The arbitrary exercise pattern has minimal carry over other than simply challenging your coordination, balance, and some multiplanar muscle activation. The intent is right but the execution won’t support the desired outcome. Creating a movement sequence to build tension from the ground up, rotating your body to create a lever to lift the weight overhead at the end of the rotation, and raising an opposing leg to the weight over head to counter balance the tensions and produce contralateral connections throughout the body. While maintaining proper core pressure, leg, arm, pelvis, and ribcage alignment before, during, and after the movement. Following a sequence to produce the right muscle tensions at the right time. All through patterns that your body moves through daily, so your muscles are programmed to work automatically rather than having to consciously be aware of your glutes firing properly during a run or on the tennis courts.

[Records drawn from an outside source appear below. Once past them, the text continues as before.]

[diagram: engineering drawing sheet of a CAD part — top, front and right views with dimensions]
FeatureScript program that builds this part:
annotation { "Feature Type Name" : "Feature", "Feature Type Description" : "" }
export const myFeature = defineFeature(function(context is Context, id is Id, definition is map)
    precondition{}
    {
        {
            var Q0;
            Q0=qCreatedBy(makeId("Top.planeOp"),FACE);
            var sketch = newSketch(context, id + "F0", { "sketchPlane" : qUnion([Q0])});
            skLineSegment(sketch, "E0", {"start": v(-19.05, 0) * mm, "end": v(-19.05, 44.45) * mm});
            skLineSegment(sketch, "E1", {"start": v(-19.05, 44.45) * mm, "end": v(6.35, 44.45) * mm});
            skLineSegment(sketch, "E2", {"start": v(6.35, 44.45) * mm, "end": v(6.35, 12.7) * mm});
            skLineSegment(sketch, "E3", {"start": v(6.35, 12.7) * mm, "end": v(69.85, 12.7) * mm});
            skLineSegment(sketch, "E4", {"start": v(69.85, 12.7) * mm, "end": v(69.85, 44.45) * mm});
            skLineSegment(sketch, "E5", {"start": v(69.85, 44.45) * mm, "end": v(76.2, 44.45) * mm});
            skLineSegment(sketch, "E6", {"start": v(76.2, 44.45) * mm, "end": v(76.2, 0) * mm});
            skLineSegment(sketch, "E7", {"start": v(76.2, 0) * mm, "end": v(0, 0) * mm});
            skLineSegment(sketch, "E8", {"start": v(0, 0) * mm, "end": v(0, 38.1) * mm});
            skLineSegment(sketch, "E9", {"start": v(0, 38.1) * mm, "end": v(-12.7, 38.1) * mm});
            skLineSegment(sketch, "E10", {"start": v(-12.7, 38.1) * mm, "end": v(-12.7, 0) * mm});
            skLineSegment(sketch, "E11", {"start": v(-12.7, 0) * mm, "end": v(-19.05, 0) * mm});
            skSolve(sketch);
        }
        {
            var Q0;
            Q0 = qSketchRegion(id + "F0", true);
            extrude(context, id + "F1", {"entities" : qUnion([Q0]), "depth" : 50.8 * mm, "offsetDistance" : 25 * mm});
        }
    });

Wow that’s a lot to think about! And it’s necessary, if you’re legitimately concerned about aging well, performing optimally, and living life without working through pain. We don’y mindlessly count reps, every rep is corrected to make the most of the movement and connect your brain and body in new ways. Over time your body learns to self correct the fundamentals of human movement and we are able to add more variables to the mix and maximize the muscle function and carry it over to your daily living.

This isn’t your typical gym, we educate our clients on the importance of why moving intentionally is necessary, how to manage your pain by reprogramming better movement capabilities, what parts of the body connect with other parts to make up an efficient whole, when to move a muscle to create a contraction and a pairing with the opposing muscle, and who is in control of it all- your mind and your body.